3. Exposición de ratones a estímulos olfativos

  1. Aloje individualmente a cada animal en una jaula limpia durante al menos 24 horas antes de la exposición. Retire la rejilla de alimentos al menos 2 horas antes de la exposición. Todos los animales utilizados en este estudio eran ratones machos C57BL/6 de 8-12 semanas de edad (peso promedio: 20 g).
  2. Prepara el estímulo olfativo adecuado. Se pueden utilizar diferentes estímulos para activar las neuronas olfativas en el MOE (epitelio olfativo principal) o VNO (órgano vomeronasal). Para obtener una lista completa de estímulos olfativos, consulte otras publicaciones3, 16, 22,23,24. Los estímulos líquidos, como soluciones químicas, orina o solución de proteínas recombinantes, se pueden depositar en una gasa médica o en una bola de algodón.
  3. Inserte el estímulo olfativo en la jaula y deje al animal tranquilo durante 1 h.
  4. Sacrificar al sujeto de ratón y diseccionar rápidamente el MOE o el VNO utilizando herramientas de disección sin RNasa.

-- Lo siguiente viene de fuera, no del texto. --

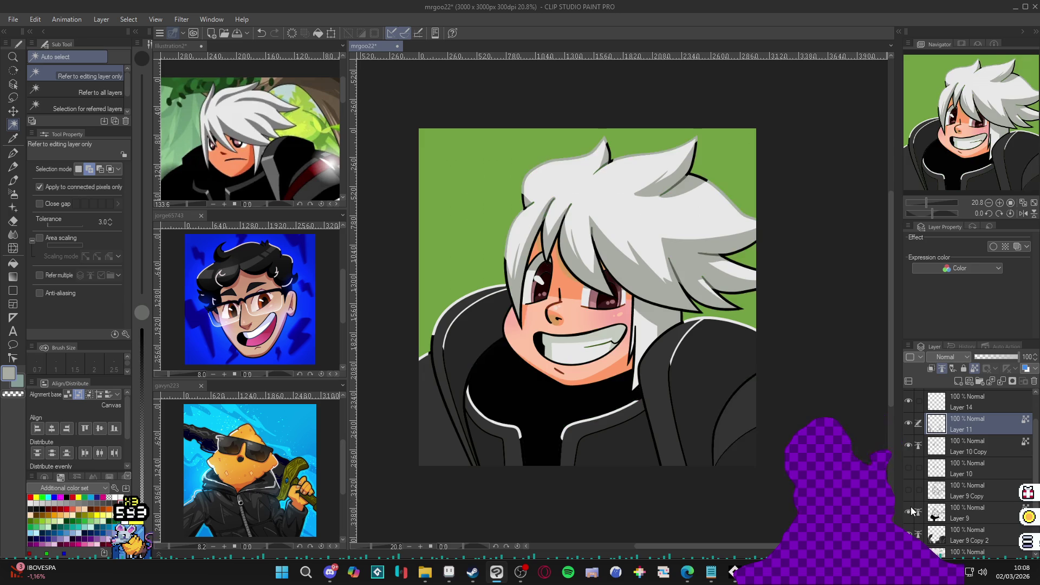
pyautogui.click(947, 519)
pyautogui.click(910, 511)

4. Disección y congelación de tejidos

  1. Diseccionar el MOE o el VNO bajo un microscopio estereoscópico utilizando una solución de disección.
    1. Para el OVN, retire los huesos septales gruesos, dejando las cáscaras de cartílago más blandas que rodean el órgano.
  2. Prepare la muestra para la criosección.
    1. Seque la muestra en un pedazo de papel secante y colóquela dentro de un molde de plástico histológico que contenga medio de inclusión.
    2. Para el OVN, coloque cada órgano verticalmente y tire de él hasta el fondo del molde de plástico con la ayuda de una jeringa de 1 mL (Figura 1A).
    3. Para MOE, colóquelo en el fondo del molde de plástico con la placa cribiforme hacia abajo.
    4. Elimine el exceso de burbujas alrededor de la muestra, ya que pueden interferir con el corte.
    5. Congele los especímenes en hielo seco.
    6. Almacene el bloque de muestras a -80 °C.
      NOTA: Las muestras congeladas pueden almacenarse durante varios meses antes de seccionarlas.
  3. Realizar crioseccionamientos.
    1. Encienda el criostato y ajuste la temperatura a -23 °C al menos 4 h antes de usarlo.
    2. Retire el bloque congelado del molde de plástico histológico y recórtelo con una cuchilla de afeitar.
    3. Deje 5 mm alrededor de la muestra, ya que esto facilita el manejo de la sección (Figura 1B).
    4. Utilice un medio de inclusión para fijar el bloque al portamuestras del criostato.
    5. Recoja secciones de 16 μm en portaobjetos de microscopio cargados positivamente.
    6. Guarde los portaobjetos a -80 °C.
      NOTA: Los portaobjetos pueden almacenarse a -80 °C durante varios meses antes de la hibridación in situ .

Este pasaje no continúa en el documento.